I think the supportive staff is a big family. Most of us experience the same divide: researchers need us to do their job but we, especially communication, are often an afterthought, because people often don’t know exactly what we do. On the other hand, we have this pool of expertise that is very specific, so when researchers do come to us, they have to trust us and our expertise which can be scary for them. But it can lead to really great things if they can open themselves up to receiving our input and knowledge. I’ve noticed during the popular scientific writing workshop I give, a lot of researchers say they’ve learned something they didn’t know before. The expertise we have is so different from research; part of our expertise is based on experience. There are theories about science communication and strategies, based on a mixture of research and experience. However, nothing is ever set in stone and especially the media is quite a volatile and fickle field to navigate. The world changes so much and communication has to change with it.

How do you see the role of communication in EDI topics?
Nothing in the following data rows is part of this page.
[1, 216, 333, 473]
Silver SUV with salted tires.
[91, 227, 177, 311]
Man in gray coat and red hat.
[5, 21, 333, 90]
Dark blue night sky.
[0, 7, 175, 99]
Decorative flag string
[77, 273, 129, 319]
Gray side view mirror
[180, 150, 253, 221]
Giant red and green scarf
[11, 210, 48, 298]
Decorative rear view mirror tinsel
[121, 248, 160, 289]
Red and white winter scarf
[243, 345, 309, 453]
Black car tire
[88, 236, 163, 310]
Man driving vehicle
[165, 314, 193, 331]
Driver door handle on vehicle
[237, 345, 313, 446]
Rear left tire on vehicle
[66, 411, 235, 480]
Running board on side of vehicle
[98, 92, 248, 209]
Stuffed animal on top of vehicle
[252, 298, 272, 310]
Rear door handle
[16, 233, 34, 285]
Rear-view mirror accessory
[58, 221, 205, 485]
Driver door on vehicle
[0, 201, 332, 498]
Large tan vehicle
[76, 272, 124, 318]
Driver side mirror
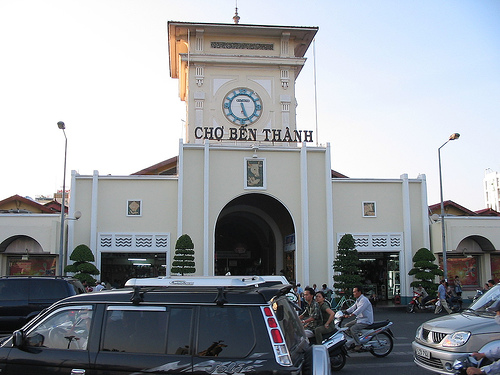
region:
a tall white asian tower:
[163, 3, 336, 293]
Communication is what you see from the outside world, it is what ultimately spreads the message, whether that is planned and structured communication that comes from press releases, or for example informal posts from within the EDI community itself. There are conversations happening and research ongoing in academia around EDI, but that is not always seen unless you communicate about it. It can be scary, because though it shouldn’t be, diversity and inclusion are polarising subjects. Everyone has an opinion. So you have to make choices: do you want to tread carefully? Or go in guns ablaze and make a point? Both come with consequences. It is important that there are experts who know how to navigate those choices and consequences in a respectful way. Utrecht University seems to be one of the more woke universities, we are quite the activists to the outside world. Sometimes that comes with backlash and that can be scary, but I think that backlash is incredibly important to be able to hear every voice. We can and need to learn from those voices.

What do you see for yourself in your future career?
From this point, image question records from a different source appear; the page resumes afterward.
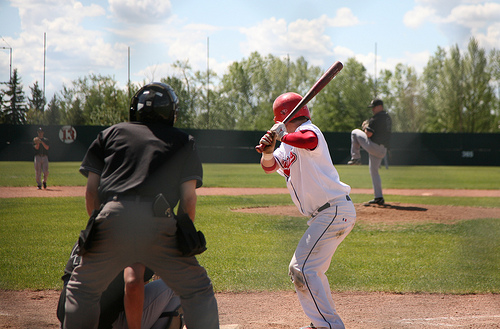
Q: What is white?
A: Batter's uniform.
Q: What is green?
A: Grass.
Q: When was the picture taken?
A: Daytime.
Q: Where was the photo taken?
A: At a baseball game.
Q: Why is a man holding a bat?
A: To hit a ball.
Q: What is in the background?
A: Trees.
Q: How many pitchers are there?
A: One.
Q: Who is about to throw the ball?
A: The pitcher.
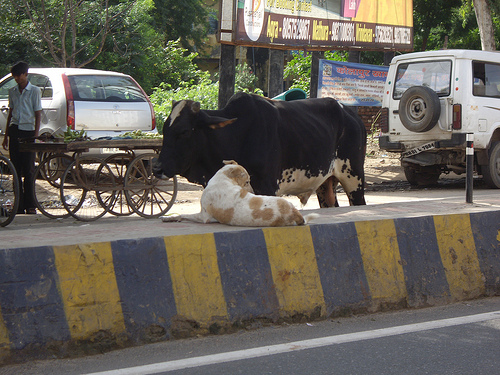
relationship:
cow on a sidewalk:
[143, 85, 375, 212] [2, 178, 498, 365]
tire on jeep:
[398, 85, 441, 132] [378, 45, 498, 190]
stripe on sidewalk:
[51, 238, 131, 351] [1, 188, 498, 248]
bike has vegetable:
[19, 139, 177, 221] [56, 126, 90, 144]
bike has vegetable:
[19, 139, 177, 221] [114, 127, 159, 139]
I really like what I am doing at the moment so I want to keep doing this for a while, I definitely have more to learn still. I like stability and to not constantly be hunting for jobs. I’ve always wanted to write a book. I always liked the idea of writing something. It may be in the realm of science communication but also maybe fiction. I have no experience with writing books, but you have to start somewhere.

What advice would you give to young women who are interested in science communication?

Just do it. It’s great. Especially at Utrecht University, we have a close-knit community of people who are ready to help each other and stand up for each other. We all have each other’s backs. It can be a really nice community to step into, and it is really good for your personal development because you always keep learning. Just do it and feel welcome!